This post is part of a two part series on the Military Ball.
The military ball is the annual event that every service member looks forward to. As a night full of honor, food, drinks, laughs and dancing, it is hard to see why any military member and their guest would want to miss out. However, for first-time attendees, the thought of attending such an event can seem a bit overwhelming. To help you prepare for the event, here is a list of things to expect to see at any military ball:
The evening generally begins with a cocktail hour that precedes the main event. It is a great time to mingle, meet new people and chat it up with friends and your service member’s military buddies. Having a few drinks is definitely acceptable — just remember that the night is long and to pace yourself. My personal advice is to limit the drinks you consume during the cocktail hour. In my experience, it can make for a long, rough night ahead if you don’t.

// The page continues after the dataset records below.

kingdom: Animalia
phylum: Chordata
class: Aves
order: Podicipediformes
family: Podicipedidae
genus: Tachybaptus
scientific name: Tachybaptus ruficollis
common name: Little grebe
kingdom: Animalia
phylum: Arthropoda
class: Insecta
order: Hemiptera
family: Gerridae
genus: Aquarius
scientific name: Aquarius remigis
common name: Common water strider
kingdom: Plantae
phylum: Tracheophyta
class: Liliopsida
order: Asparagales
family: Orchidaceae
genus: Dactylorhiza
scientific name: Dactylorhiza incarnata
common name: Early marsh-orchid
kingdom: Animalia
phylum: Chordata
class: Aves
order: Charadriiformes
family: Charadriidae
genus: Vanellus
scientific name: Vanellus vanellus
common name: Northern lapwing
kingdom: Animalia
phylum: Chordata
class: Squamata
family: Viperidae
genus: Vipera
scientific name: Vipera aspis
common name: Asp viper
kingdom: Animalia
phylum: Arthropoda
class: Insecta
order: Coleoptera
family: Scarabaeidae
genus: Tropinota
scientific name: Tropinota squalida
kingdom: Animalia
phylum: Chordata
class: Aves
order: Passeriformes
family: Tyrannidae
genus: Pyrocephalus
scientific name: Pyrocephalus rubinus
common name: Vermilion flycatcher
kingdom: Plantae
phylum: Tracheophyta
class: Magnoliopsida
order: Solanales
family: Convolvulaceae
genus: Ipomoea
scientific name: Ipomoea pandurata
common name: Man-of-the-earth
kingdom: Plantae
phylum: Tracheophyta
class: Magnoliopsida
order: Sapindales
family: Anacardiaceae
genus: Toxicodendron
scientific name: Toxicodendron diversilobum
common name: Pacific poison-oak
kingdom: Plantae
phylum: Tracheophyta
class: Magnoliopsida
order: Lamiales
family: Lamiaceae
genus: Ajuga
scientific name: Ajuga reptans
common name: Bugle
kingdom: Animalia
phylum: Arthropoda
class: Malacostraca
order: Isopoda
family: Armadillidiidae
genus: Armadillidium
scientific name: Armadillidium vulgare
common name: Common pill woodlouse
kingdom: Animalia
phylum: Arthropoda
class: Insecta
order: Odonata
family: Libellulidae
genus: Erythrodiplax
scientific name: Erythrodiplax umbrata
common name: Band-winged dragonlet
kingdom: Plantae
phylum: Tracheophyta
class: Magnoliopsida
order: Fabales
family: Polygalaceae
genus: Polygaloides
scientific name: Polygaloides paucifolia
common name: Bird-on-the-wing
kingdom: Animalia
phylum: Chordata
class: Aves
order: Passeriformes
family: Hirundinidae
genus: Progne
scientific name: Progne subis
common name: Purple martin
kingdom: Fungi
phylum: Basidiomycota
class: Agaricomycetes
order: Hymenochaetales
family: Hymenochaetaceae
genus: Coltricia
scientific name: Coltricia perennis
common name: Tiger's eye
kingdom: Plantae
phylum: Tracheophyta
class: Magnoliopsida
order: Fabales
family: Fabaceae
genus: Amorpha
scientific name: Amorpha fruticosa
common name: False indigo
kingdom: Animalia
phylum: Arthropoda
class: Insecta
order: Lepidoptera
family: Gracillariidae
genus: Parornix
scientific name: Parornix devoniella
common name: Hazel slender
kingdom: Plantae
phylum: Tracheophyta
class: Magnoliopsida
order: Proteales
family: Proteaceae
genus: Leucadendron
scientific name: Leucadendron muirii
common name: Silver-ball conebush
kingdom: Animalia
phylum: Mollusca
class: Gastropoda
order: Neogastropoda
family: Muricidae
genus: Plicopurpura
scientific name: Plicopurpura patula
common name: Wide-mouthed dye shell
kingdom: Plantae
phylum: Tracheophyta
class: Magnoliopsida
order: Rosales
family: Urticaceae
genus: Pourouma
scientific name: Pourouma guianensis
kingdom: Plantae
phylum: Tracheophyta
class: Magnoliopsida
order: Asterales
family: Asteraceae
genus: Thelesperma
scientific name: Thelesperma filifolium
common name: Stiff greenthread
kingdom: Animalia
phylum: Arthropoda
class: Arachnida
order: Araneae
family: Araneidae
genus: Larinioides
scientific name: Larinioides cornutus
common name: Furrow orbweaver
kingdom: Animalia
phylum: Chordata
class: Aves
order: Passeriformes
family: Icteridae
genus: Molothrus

Once the cocktail hour has ended, a receiving line will form so that you may be seated for dinner. Women are always expected to be in front of men, even female service members. It is a formality that seems archaic that is really only still followed out of tradition. The announcer will head the receiving line, and you are not expected to shake his or her hand. You simply need to introduce yourself, or allow yourself to be introduced, and provide a short greeting.
If you aren’t used to place settings or which forks are for what courses, you may want to brush up on your etiquette. I have never seen anyone called out for not knowing the formal rules, but if you are like me, you may want to know what exactly is going on. The dinner at a military ball generally consists of several courses so knowledge of formal dinner setting rules, including ways in which dishes are supposed to be passed, can be a lifesaver!
The military prides itself on tradition and ceremony, so expect to see these activities scattered throughout the night. The honor guard often sets a table for POW and MIA service members and the cake is often cut with a sword. During dinner, expect to witness several presentations that will be made to honor various service members. You will also see the tributes to colors, and should ask your military member in advance what the proper protocol is for their military branch.
After the presentations conclude, the dancing will begin. Typically dancing is kicked off with more formal dances, so learning a step or two before the ball may be fun, or at least make you feel more comfortable. While things may loosen up on the dance floor as the night progresses, don’t lose sight of where you are and keep the dance moves appropriate for the occasion.
Overall, don’t be nervous. These events are full of tradition and formality, but they are supposed to be about having a good time. Don’t be too daunted by the pomp and circumstance of it all. I have always had a great time at the military ball, and I am sure I have committed a faux pas or two. Think about it as a great excuse to get dressed up and get out of the house!